Na estrada de terra, empoeirada, esburacada
Vai o ônibus lento fugindo dos buracos traiçoeiros
Da janela o homem de pele morena e cabelos grisalhos
As rugas na testa, nos cantos da boca os sulcos do tempo
Seus olhos cansados, ainda conservam o brilho suave
Dos tempos passados, da esperança que ainda resiste
Da janela estreita do velho ônibus, observa a paisagem
Às vezes de verde exuberante, às vezes árida, sombria, vazia
Ao longe nuvens esparsas pintam o azul do céu de outono
Os olhos cansados, fitos no infinito observavam com cuidado
À procura de algo novo, de algum detalhe que relembre o seu passado
Da janela do ônibus, observa ao longe o velho casebre
Imagina as pessoas que poderiam de habitá-lo
Ao redor da casa um cão vadio, magro, sem forças pra latir
Reflete a condição de penúria, talvez fome e miséria
Daqueles que ali vivem, talvez, apesar de tudo felizes
Talvez esperando a chuva, trazendo com ela a flor da primavera
Da janela do ônibus empoeirado, o homem pensa na vida
Relembra o passado, os momentos felizes, o prazer da infância
Relembra o carinho dos amigos e das mulheres que passaram
Os tempos tristes, as angústias e os sofrimentos que ficaram
A vida, pensa ele: é como a estrada, está em movimento
Alterna paisagens alegres, às vezes tristes como um lamento.

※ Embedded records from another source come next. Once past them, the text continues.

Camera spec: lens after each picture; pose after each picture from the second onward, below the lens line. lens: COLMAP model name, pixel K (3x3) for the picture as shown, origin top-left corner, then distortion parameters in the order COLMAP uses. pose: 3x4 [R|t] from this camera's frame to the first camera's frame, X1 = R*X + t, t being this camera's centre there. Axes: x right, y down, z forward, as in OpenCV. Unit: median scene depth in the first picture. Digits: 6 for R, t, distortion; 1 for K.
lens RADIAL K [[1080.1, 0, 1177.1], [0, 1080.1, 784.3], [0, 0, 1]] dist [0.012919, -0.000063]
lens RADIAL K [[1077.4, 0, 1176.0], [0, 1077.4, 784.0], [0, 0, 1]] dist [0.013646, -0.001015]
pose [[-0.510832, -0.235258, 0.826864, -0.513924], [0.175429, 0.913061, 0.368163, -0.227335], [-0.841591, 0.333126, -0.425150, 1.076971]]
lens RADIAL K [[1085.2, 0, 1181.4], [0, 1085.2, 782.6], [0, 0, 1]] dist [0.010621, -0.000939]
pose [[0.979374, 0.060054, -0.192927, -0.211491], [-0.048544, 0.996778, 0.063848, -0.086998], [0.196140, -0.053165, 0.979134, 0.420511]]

Dentro do ônibus, um pequeno grupo de viajantes
Cada um com seu pensamento, com sua alegria, com sua aflição
Todos nas janelas, observam a paisagem, forçam a visão
Será que todos eles veem a mesma paisagem sempre fixa?
Talvez, absortos em seus pensamentos, trancados na intimidade
Nem notem o cão magro, o velho casebre com dignidade
Da janela do velho ônibus em constante movimento
A paisagem lá fora é a aquarela que mancha a tela
Da pintura do mundo, imundo, às vezes árido, às vezes fecundo
A velha aquarela, manchada, desbotada, do velho cão
É o reflexo da vida, sofrida, abalada, reflexo do mundo
O homem grisalho na janela do ônibus
Talvez seja apenas o reflexo de sua própria solidão.